Sexual Assault Prevention


We support SB 186 to help prevent sexual assaults and to punish students who commit these crimes by expulsion or suspension from the community college system.

The California Senate recently passed Senate Bill 186, which would give authority to administration of California Community Colleges to punish students who commit sexual assaults and sexual exploitation off campus.

A community college cannot punish an enrolled sexual assault perpetrator unless the crime happened on campus or at a school function.

SB 186 will close the loophole. Introduced by State Senator democrat Hannah-Beth Jackson of district 19, on Feb. 19, 2015, and passed by the California Senate on April 27 with a unanimous vote 35-0.

The California State Assembly passed a revised version by a 49-11 vote on May 19. After a likely compromise revision, Gov. Jerry Brown may sign this much-needed bill into law.

Two year college students should be aware of a proposed new law expanding governing board’s disciplinary range by penalizing accused students, after due process of law, in order to guarantee rape victims a process for justice.

Students who participate in such evil acts could be suspended or expelled by their community college school, in which they are enrolled with a required sexual assault expulsion on school permanent records and transfer documents.

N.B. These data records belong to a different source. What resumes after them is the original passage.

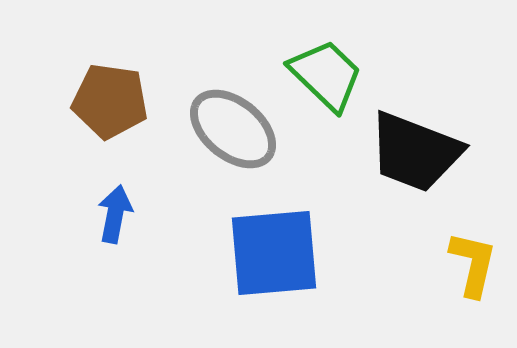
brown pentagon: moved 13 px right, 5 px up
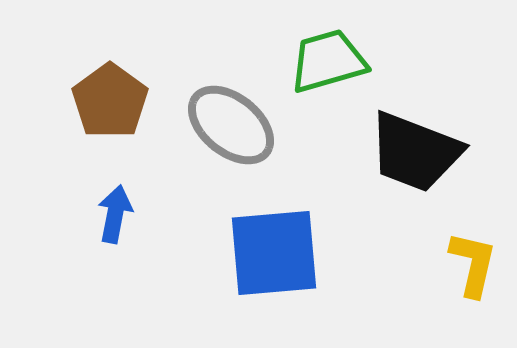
green trapezoid: moved 2 px right, 14 px up; rotated 60 degrees counterclockwise
brown pentagon: rotated 28 degrees clockwise
gray ellipse: moved 2 px left, 4 px up
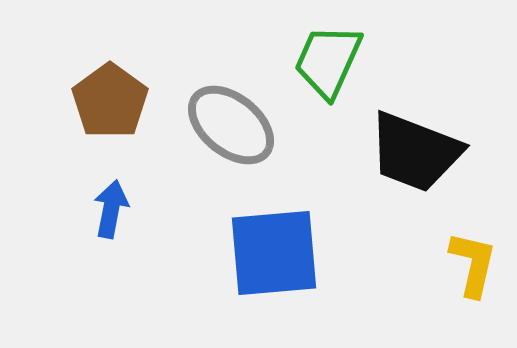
green trapezoid: rotated 50 degrees counterclockwise
blue arrow: moved 4 px left, 5 px up
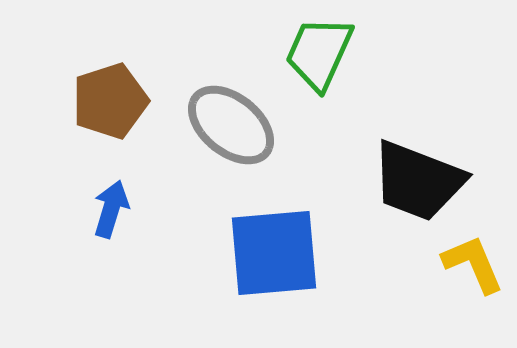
green trapezoid: moved 9 px left, 8 px up
brown pentagon: rotated 18 degrees clockwise
black trapezoid: moved 3 px right, 29 px down
blue arrow: rotated 6 degrees clockwise
yellow L-shape: rotated 36 degrees counterclockwise
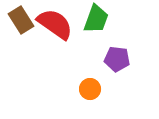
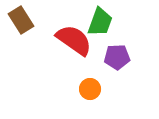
green trapezoid: moved 4 px right, 3 px down
red semicircle: moved 19 px right, 16 px down
purple pentagon: moved 2 px up; rotated 10 degrees counterclockwise
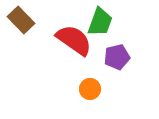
brown rectangle: rotated 12 degrees counterclockwise
purple pentagon: rotated 10 degrees counterclockwise
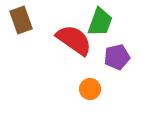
brown rectangle: rotated 24 degrees clockwise
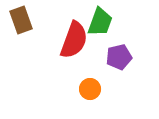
red semicircle: rotated 75 degrees clockwise
purple pentagon: moved 2 px right
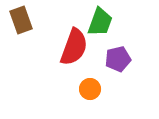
red semicircle: moved 7 px down
purple pentagon: moved 1 px left, 2 px down
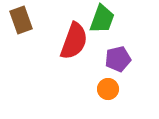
green trapezoid: moved 2 px right, 3 px up
red semicircle: moved 6 px up
orange circle: moved 18 px right
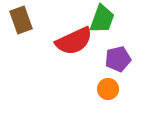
red semicircle: rotated 45 degrees clockwise
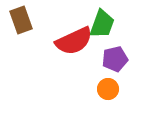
green trapezoid: moved 5 px down
purple pentagon: moved 3 px left
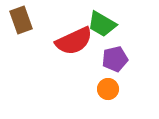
green trapezoid: rotated 100 degrees clockwise
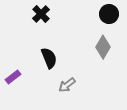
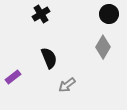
black cross: rotated 12 degrees clockwise
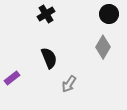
black cross: moved 5 px right
purple rectangle: moved 1 px left, 1 px down
gray arrow: moved 2 px right, 1 px up; rotated 18 degrees counterclockwise
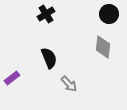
gray diamond: rotated 25 degrees counterclockwise
gray arrow: rotated 78 degrees counterclockwise
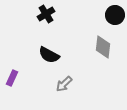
black circle: moved 6 px right, 1 px down
black semicircle: moved 3 px up; rotated 140 degrees clockwise
purple rectangle: rotated 28 degrees counterclockwise
gray arrow: moved 5 px left; rotated 90 degrees clockwise
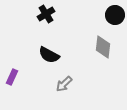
purple rectangle: moved 1 px up
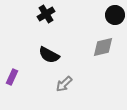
gray diamond: rotated 70 degrees clockwise
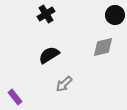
black semicircle: rotated 120 degrees clockwise
purple rectangle: moved 3 px right, 20 px down; rotated 63 degrees counterclockwise
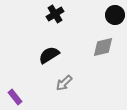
black cross: moved 9 px right
gray arrow: moved 1 px up
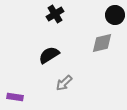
gray diamond: moved 1 px left, 4 px up
purple rectangle: rotated 42 degrees counterclockwise
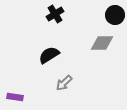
gray diamond: rotated 15 degrees clockwise
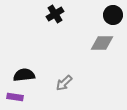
black circle: moved 2 px left
black semicircle: moved 25 px left, 20 px down; rotated 25 degrees clockwise
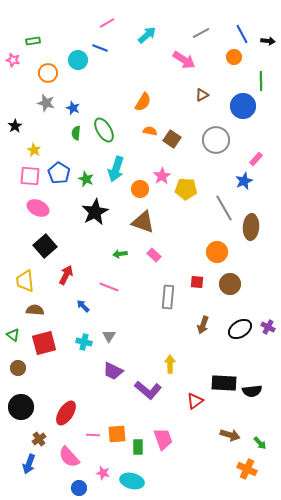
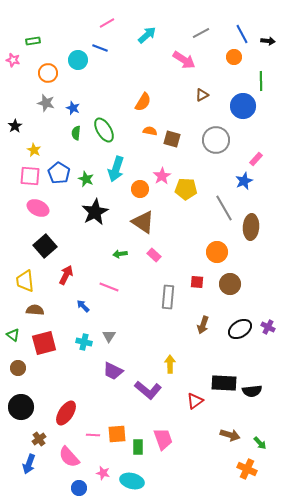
brown square at (172, 139): rotated 18 degrees counterclockwise
brown triangle at (143, 222): rotated 15 degrees clockwise
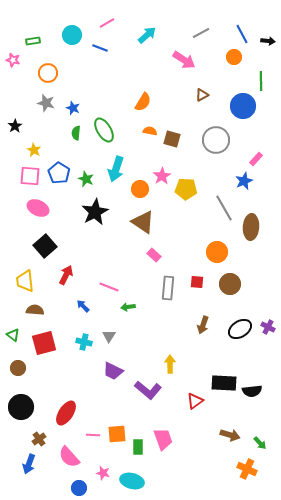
cyan circle at (78, 60): moved 6 px left, 25 px up
green arrow at (120, 254): moved 8 px right, 53 px down
gray rectangle at (168, 297): moved 9 px up
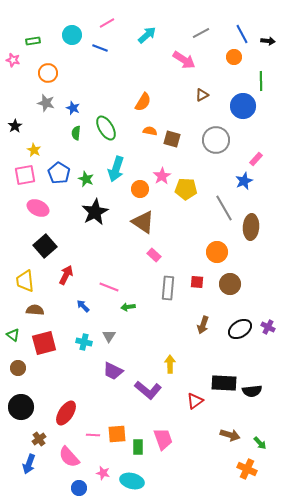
green ellipse at (104, 130): moved 2 px right, 2 px up
pink square at (30, 176): moved 5 px left, 1 px up; rotated 15 degrees counterclockwise
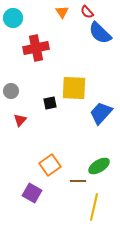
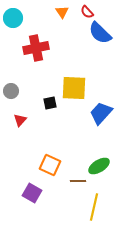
orange square: rotated 30 degrees counterclockwise
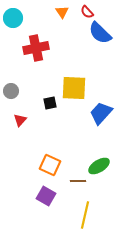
purple square: moved 14 px right, 3 px down
yellow line: moved 9 px left, 8 px down
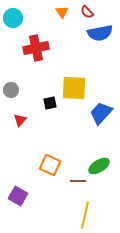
blue semicircle: rotated 55 degrees counterclockwise
gray circle: moved 1 px up
purple square: moved 28 px left
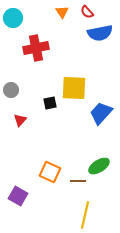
orange square: moved 7 px down
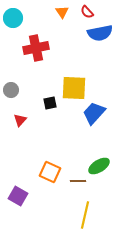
blue trapezoid: moved 7 px left
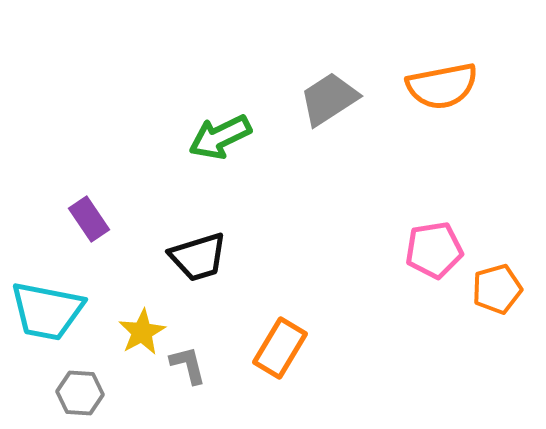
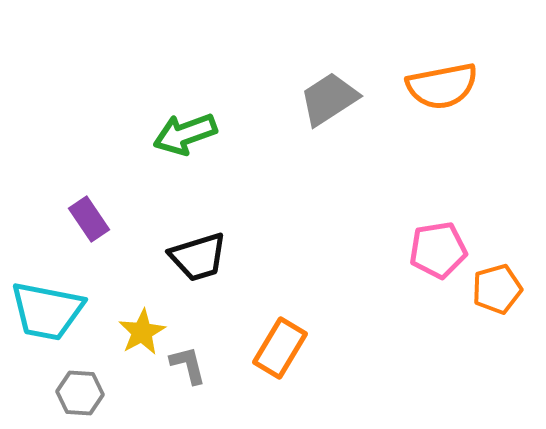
green arrow: moved 35 px left, 3 px up; rotated 6 degrees clockwise
pink pentagon: moved 4 px right
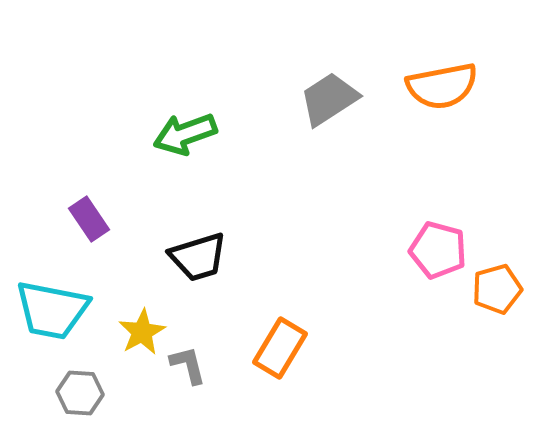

The general definition of sexual assault is unwanted sexual contact or behavior with no verbal consent. It can include rape, attempted rape, and forced oral sex.

With eight out of ten sexual assault cases, the victim knows the assailant according to the National Sexual Violence Resource Center. This is alarming when college students have many acquaintances throughout a college career.

In California 2.1 million students in 2012 were enrolled in the state’s 112 community colleges. According to Campus Safety Magazine, 80 percent of sexual assault victims are under age 30 and between 20 and 25 percent of women will experience sexual assault crimes within their first year of college.

Gov. Brown needs to make SB 186 an official law to provide a way for community colleges to help their sexual assaulted students by receiving justice.